The ADC-320 Wireless Connected DVD player supports more multimedia formats and better networking technology, says John Schindler, manager of connectivity and home entertainment with Poway, California-based Gateway.
Using 802.11g technology, the ADC-320 Wireless Connected DVD player wirelessly receives and displays streamed digital content--photos, music, and video--stored on a PC at a speed of up to 54 megabits per second, Schindler says. Under ideal conditions, the DVD player can pull content from a PC up to 300 feet away, he says.
"Customers today have most of their digital content stored on a PC that they want to get into a living room. That's why we launched the Wireless Connected DVD player," he says.
The ADC-320 can transfer files five times faster than the ADC-220, which was launched last July and had integrated 802.11b Wi-Fi technology. The increase in speed allows the player to stream higher-bandwidth movies, he says.

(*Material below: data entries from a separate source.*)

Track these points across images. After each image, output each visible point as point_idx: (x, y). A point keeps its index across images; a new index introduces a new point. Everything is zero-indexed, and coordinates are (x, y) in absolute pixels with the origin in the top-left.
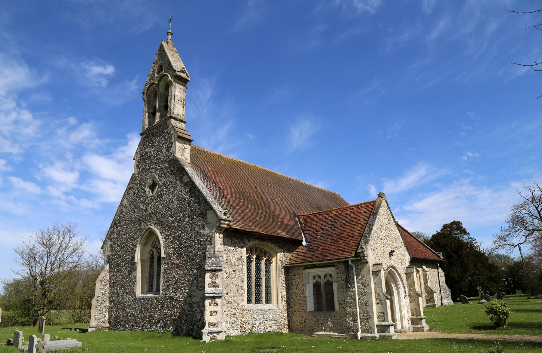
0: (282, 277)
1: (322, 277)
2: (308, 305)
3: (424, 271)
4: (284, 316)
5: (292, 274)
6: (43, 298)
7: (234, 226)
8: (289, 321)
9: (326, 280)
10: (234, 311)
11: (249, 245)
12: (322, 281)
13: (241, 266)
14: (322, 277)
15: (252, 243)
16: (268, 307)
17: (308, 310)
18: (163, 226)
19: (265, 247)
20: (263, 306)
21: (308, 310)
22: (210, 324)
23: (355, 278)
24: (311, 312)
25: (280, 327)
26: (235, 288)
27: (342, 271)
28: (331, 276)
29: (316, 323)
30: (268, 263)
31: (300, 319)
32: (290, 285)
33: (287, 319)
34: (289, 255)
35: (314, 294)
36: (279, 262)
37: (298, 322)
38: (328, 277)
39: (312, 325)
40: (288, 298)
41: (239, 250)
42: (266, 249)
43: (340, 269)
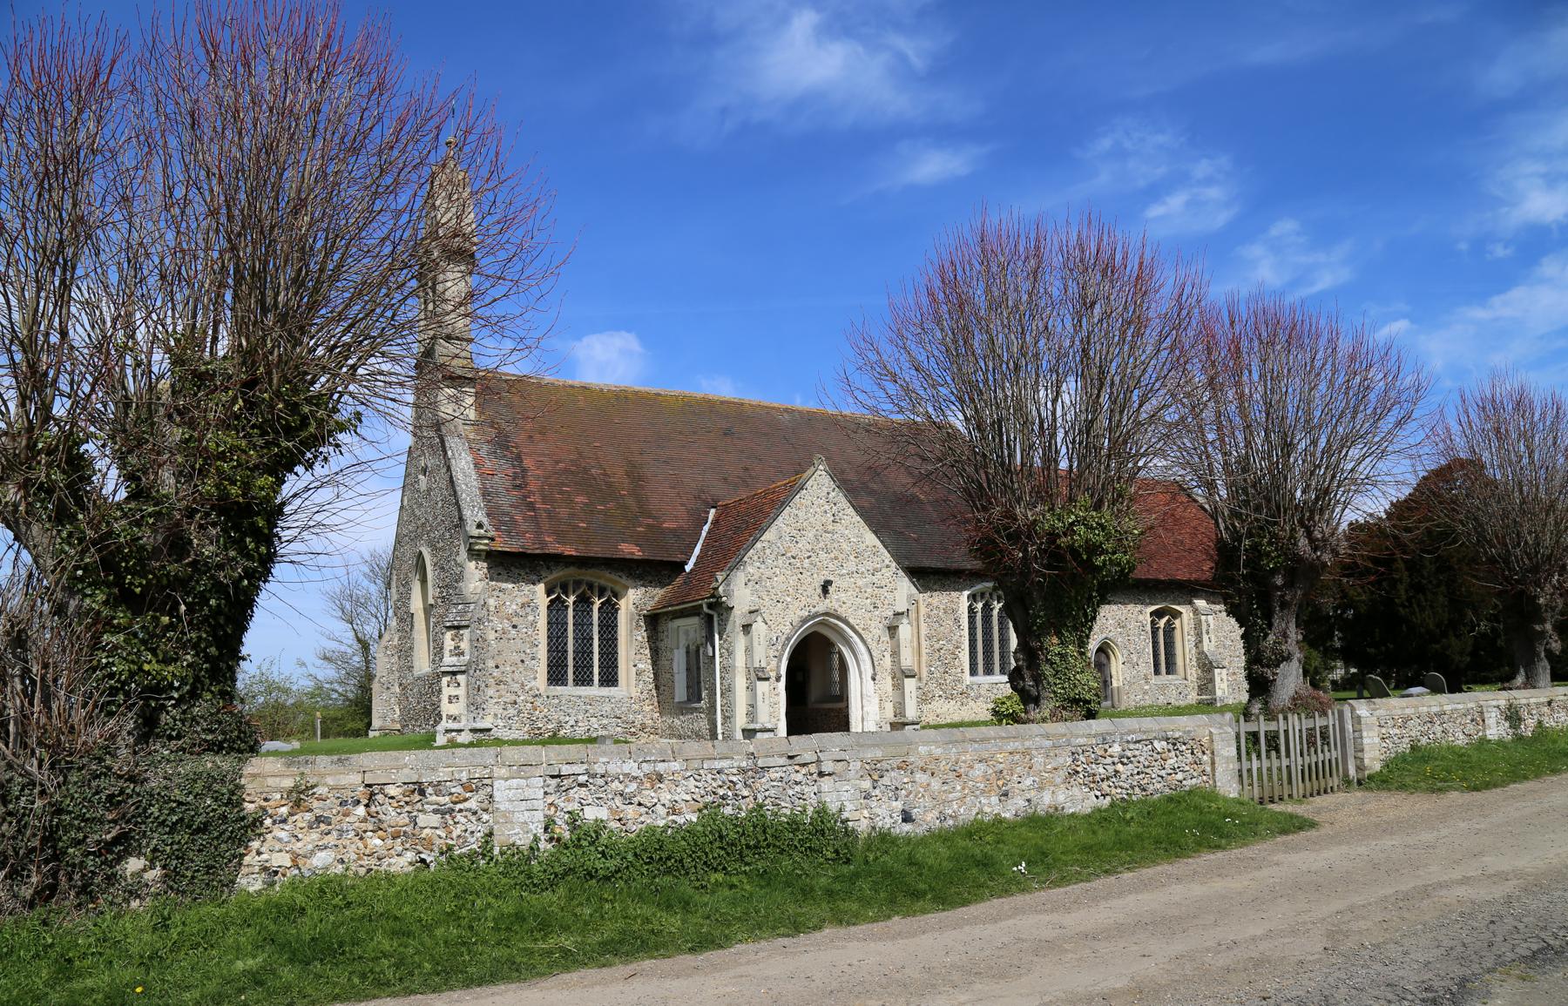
0: (641, 635)
3: (1196, 611)
6: (1559, 677)
7: (499, 546)
10: (514, 697)
11: (551, 577)
13: (531, 618)
15: (558, 574)
16: (606, 691)
18: (434, 548)
20: (595, 690)
22: (449, 717)
26: (516, 658)
30: (610, 611)
34: (658, 593)
36: (631, 607)
41: (527, 588)
42: (603, 582)
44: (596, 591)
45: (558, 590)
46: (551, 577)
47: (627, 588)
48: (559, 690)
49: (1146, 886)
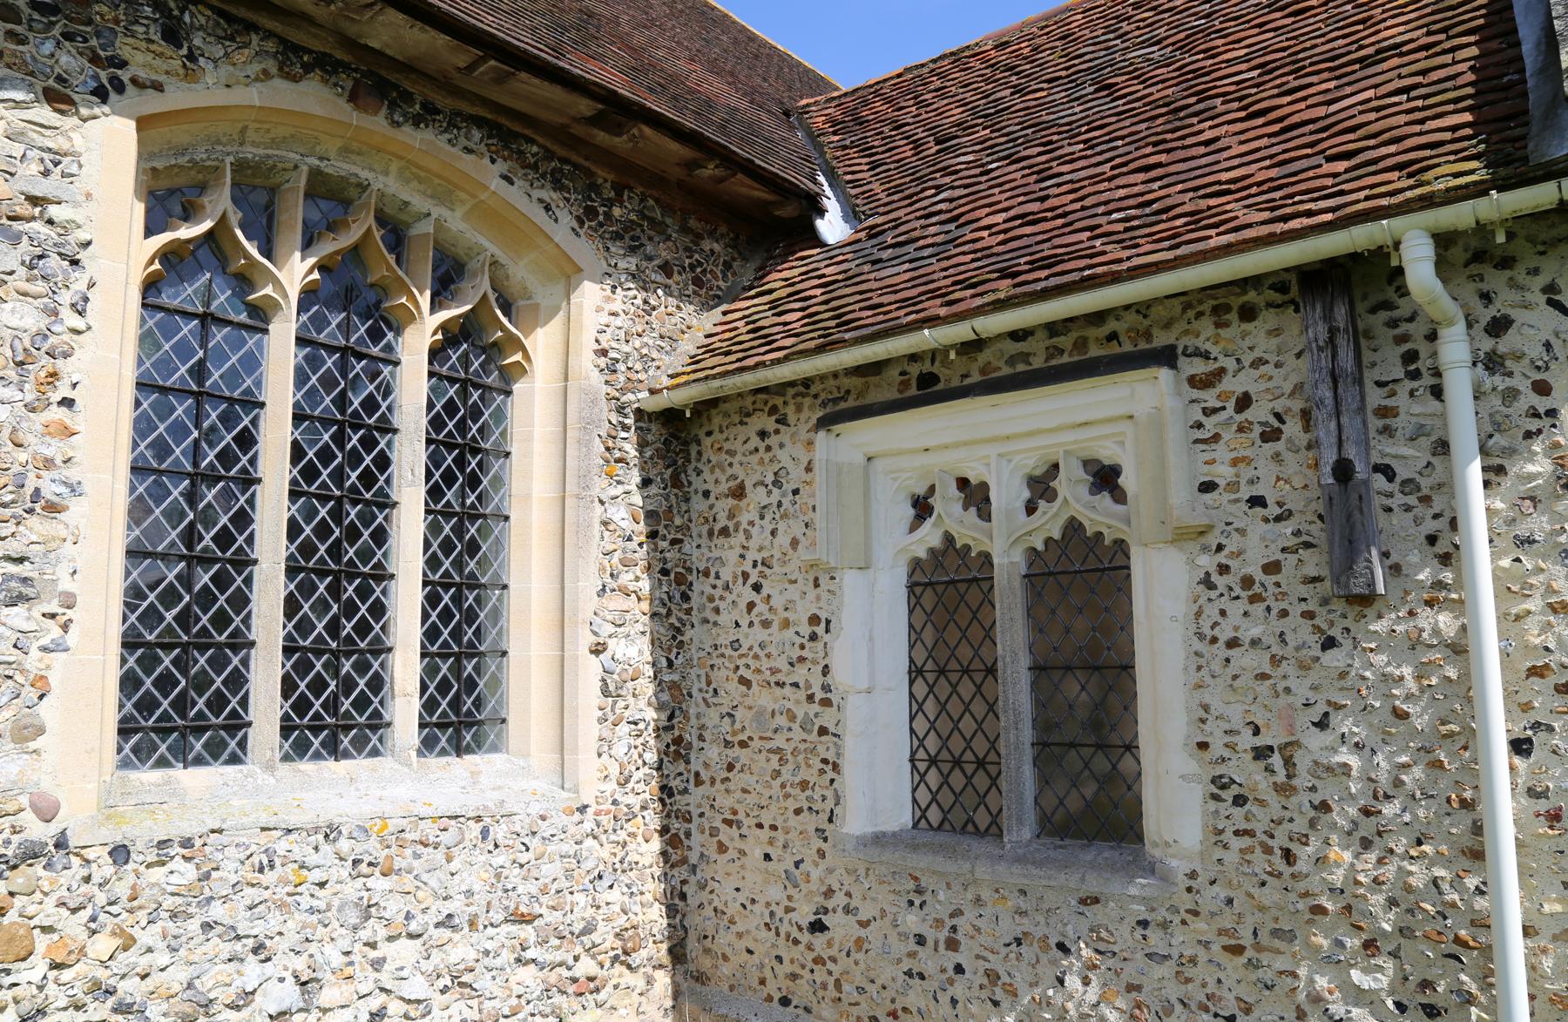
0: (623, 503)
1: (1007, 494)
2: (853, 780)
4: (625, 866)
5: (711, 478)
8: (675, 902)
9: (1049, 521)
12: (1007, 542)
14: (1007, 494)
16: (455, 781)
17: (855, 822)
19: (445, 196)
20: (396, 781)
21: (855, 822)
23: (1474, 473)
24: (879, 840)
25: (586, 967)
27: (1259, 412)
28: (1105, 478)
29: (928, 961)
30: (476, 366)
31: (776, 893)
32: (700, 586)
33: (654, 888)
35: (915, 672)
36: (586, 364)
37: (752, 922)
38: (1076, 498)
39: (889, 973)
40: (674, 702)
42: (458, 224)
43: (1234, 384)
44: (294, 213)
45: (220, 202)
46: (178, 97)
47: (570, 275)
48: (196, 792)
49: (529, 439)
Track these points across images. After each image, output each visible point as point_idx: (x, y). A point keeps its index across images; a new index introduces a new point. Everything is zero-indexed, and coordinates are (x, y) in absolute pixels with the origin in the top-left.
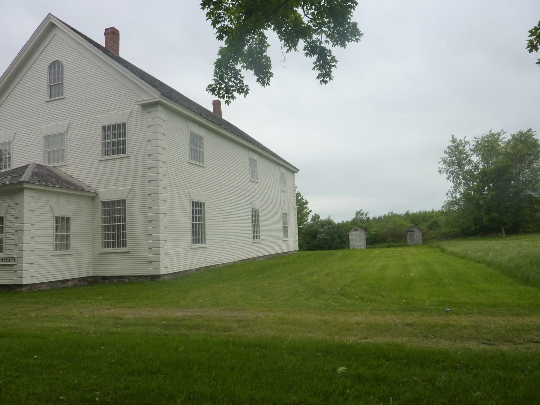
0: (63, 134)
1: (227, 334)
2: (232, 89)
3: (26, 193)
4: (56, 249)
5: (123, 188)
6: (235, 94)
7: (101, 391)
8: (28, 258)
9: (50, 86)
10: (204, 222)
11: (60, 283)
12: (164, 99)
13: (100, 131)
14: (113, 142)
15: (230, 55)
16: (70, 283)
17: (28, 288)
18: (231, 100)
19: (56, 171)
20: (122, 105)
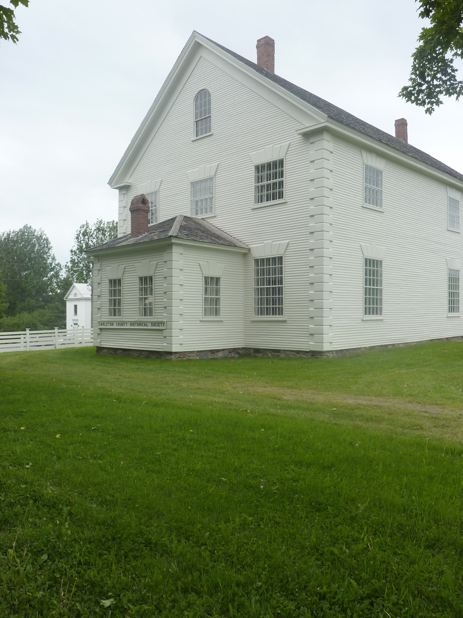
0: (211, 179)
1: (418, 433)
2: (437, 89)
3: (175, 250)
4: (205, 315)
5: (278, 242)
6: (442, 97)
7: (266, 479)
8: (177, 323)
9: (197, 122)
10: (381, 286)
11: (209, 353)
12: (332, 123)
13: (252, 173)
14: (268, 185)
15: (439, 38)
16: (220, 354)
17: (177, 356)
18: (435, 106)
19: (204, 223)
20: (277, 137)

The DVD player can receive digital content from Windows and Windows XP Media Center Edition 2004 PCs, the company says in a statement. It also allows content to be streamed to PCs, where it can be recorded via Media Center's Personal Video Recorder feature. The recorded content can subsequently be streamed to other ADC-320s on a home network, Schindler says.
One-Step Set Up
Compared to the three-step setup process of the ADC-220, the ADC-320 has a one-step set-up process, he says. After the device is plugged in, it links to a home's existing wireless network using DHCP. It can use peer-to-peer networking to connect to home PCs with wireless access points, he said. If a home network has WEP or MAC (Media Access Control) addressing security features turned on, the DVD player can be configured to connect to such networks, he says.
The player allows streaming of MP3 and Windows Media Audio content, and MPEG-1, MPEG-2, and MPEG-4, Microsoft PVR, and AVI (Audio-Video Interleaved) video files. For secure transfer of multimedia content, the DVD player supports 64-bit and 128-bit WEP encryption and WPA encryption.
The $199 ADC-320 Wireless Connected DVD player is available immediately. Firmware upgrades for the DVD player will be available from Gateway's Web site, the company says. Owners of Gateway's ADC-220 can upgrade with an 802.11g DVD card that costs $50 and is installed on the back of the DVD player.
The ADC-320 plugs into Gateway's KAS-303 home theater system, including a digital receiver, five speakers, and a subwoofer, to create a digital media center that can play media streamed from a PC. The total package costs $999.